■ Work to do: Reproduce each of the records below line for line, without changing a single character.

-------------------------

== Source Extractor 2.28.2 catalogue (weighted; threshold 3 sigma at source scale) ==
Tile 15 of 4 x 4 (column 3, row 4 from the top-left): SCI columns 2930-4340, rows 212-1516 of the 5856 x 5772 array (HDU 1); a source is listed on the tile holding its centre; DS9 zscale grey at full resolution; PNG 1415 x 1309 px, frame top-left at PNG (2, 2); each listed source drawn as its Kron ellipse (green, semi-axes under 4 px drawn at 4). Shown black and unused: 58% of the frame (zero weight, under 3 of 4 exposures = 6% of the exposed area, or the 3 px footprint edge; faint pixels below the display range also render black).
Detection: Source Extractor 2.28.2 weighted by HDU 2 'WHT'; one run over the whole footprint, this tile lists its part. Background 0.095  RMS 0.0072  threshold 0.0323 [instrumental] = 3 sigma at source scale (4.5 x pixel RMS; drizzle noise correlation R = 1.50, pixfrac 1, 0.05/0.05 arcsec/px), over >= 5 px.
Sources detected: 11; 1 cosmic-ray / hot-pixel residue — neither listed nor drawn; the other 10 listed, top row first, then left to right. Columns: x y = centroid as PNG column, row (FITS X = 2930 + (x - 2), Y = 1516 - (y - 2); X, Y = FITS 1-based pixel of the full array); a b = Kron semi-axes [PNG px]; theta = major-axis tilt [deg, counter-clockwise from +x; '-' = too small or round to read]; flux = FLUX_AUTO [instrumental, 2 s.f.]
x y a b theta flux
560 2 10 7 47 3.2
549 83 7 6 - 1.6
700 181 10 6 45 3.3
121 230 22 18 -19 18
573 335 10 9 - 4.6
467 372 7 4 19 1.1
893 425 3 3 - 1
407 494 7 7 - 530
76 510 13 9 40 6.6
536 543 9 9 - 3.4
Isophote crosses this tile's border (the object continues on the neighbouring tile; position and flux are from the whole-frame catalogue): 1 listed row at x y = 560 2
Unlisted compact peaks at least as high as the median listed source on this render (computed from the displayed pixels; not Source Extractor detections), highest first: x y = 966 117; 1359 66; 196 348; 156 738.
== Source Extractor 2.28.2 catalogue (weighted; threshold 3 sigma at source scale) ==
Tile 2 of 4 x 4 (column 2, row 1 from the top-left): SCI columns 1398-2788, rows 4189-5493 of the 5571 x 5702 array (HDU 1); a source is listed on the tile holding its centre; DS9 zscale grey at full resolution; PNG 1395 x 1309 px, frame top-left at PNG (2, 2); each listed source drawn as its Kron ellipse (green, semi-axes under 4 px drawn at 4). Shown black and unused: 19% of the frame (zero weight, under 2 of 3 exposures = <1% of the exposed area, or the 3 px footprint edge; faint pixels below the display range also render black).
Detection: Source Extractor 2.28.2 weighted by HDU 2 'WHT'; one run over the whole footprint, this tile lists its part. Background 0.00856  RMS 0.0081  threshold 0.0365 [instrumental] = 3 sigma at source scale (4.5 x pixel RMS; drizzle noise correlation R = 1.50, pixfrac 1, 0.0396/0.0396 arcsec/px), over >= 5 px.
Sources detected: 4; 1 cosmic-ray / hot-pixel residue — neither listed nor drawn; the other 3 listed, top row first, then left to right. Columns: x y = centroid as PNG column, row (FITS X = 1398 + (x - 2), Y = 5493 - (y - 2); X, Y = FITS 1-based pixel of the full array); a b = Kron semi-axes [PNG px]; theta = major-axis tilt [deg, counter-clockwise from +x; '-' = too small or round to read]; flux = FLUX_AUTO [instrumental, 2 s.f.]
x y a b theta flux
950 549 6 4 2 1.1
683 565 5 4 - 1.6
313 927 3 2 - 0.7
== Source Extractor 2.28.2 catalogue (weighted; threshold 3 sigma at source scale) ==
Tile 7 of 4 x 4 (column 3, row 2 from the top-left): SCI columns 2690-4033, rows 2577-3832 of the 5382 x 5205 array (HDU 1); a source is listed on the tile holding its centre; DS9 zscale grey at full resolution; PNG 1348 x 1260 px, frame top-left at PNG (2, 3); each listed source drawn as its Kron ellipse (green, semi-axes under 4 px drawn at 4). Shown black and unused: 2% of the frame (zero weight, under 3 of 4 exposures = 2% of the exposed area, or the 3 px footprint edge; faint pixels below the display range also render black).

-------------------------

■ The result:
== Source Extractor 2.28.2 catalogue (weighted; threshold 3 sigma at source scale) ==
Tile 15 of 4 x 4 (column 3, row 4 from the top-left): SCI columns 2930-4340, rows 212-1516 of the 5856 x 5772 array (HDU 1); a source is listed on the tile holding its centre; DS9 zscale grey at full resolution; PNG 1415 x 1309 px, frame top-left at PNG (2, 2); each listed source drawn as its Kron ellipse (green, semi-axes under 4 px drawn at 4). Shown black and unused: 58% of the frame (zero weight, under 3 of 4 exposures = 6% of the exposed area, or the 3 px footprint edge; faint pixels below the display range also render black).
Detection: Source Extractor 2.28.2 weighted by HDU 2 'WHT'; one run over the whole footprint, this tile lists its part. Background 0.095  RMS 0.0072  threshold 0.0323 [instrumental] = 3 sigma at source scale (4.5 x pixel RMS; drizzle noise correlation R = 1.50, pixfrac 1, 0.05/0.05 arcsec/px), over >= 5 px.
Sources detected: 11; 1 cosmic-ray / hot-pixel residue — neither listed nor drawn; the other 10 listed, top row first, then left to right. Columns: x y = centroid as PNG column, row (FITS X = 2930 + (x - 2), Y = 1516 - (y - 2); X, Y = FITS 1-based pixel of the full array); a b = Kron semi-axes [PNG px]; theta = major-axis tilt [deg, counter-clockwise from +x; '-' = too small or round to read]; flux = FLUX_AUTO [instrumental, 2 s.f.]
x y a b theta flux
560 2 10 7 47 3.2
549 83 7 6 - 1.6
700 181 10 6 45 3.3
121 230 22 18 -19 18
573 335 10 9 - 4.6
467 372 7 4 19 1.1
893 425 3 3 - 1
407 494 7 7 - 530
76 510 13 9 40 6.6
536 543 9 9 - 3.4
Isophote crosses this tile's border (the object continues on the neighbouring tile; position and flux are from the whole-frame catalogue): 1 listed row at x y = 560 2
Unlisted compact peaks at least as high as the median listed source on this render (computed from the displayed pixels; not Source Extractor detections), highest first: x y = 966 117; 1359 66; 196 348; 156 738.
== Source Extractor 2.28.2 catalogue (weighted; threshold 3 sigma at source scale) ==
Tile 2 of 4 x 4 (column 2, row 1 from the top-left): SCI columns 1398-2788, rows 4189-5493 of the 5571 x 5702 array (HDU 1); a source is listed on the tile holding its centre; DS9 zscale grey at full resolution; PNG 1395 x 1309 px, frame top-left at PNG (2, 2); each listed source drawn as its Kron ellipse (green, semi-axes under 4 px drawn at 4). Shown black and unused: 19% of the frame (zero weight, under 2 of 3 exposures = <1% of the exposed area, or the 3 px footprint edge; faint pixels below the display range also render black).
Detection: Source Extractor 2.28.2 weighted by HDU 2 'WHT'; one run over the whole footprint, this tile lists its part. Background 0.00856  RMS 0.0081  threshold 0.0365 [instrumental] = 3 sigma at source scale (4.5 x pixel RMS; drizzle noise correlation R = 1.50, pixfrac 1, 0.0396/0.0396 arcsec/px), over >= 5 px.
Sources detected: 4; 1 cosmic-ray / hot-pixel residue — neither listed nor drawn; the other 3 listed, top row first, then left to right. Columns: x y = centroid as PNG column, row (FITS X = 1398 + (x - 2), Y = 5493 - (y - 2); X, Y = FITS 1-based pixel of the full array); a b = Kron semi-axes [PNG px]; theta = major-axis tilt [deg, counter-clockwise from +x; '-' = too small or round to read]; flux = FLUX_AUTO [instrumental, 2 s.f.]
x y a b theta flux
950 549 6 4 2 1.1
683 565 5 4 - 1.6
313 927 3 2 - 0.7
== Source Extractor 2.28.2 catalogue (weighted; threshold 3 sigma at source scale) ==
Tile 7 of 4 x 4 (column 3, row 2 from the top-left): SCI columns 2690-4033, rows 2577-3832 of the 5382 x 5205 array (HDU 1); a source is listed on the tile holding its centre; DS9 zscale grey at full resolution; PNG 1348 x 1260 px, frame top-left at PNG (2, 3); each listed source drawn as its Kron ellipse (green, semi-axes under 4 px drawn at 4). Shown black and unused: 2% of the frame (zero weight, under 3 of 4 exposures = 2% of the exposed area, or the 3 px footprint edge; faint pixels below the display range also render black).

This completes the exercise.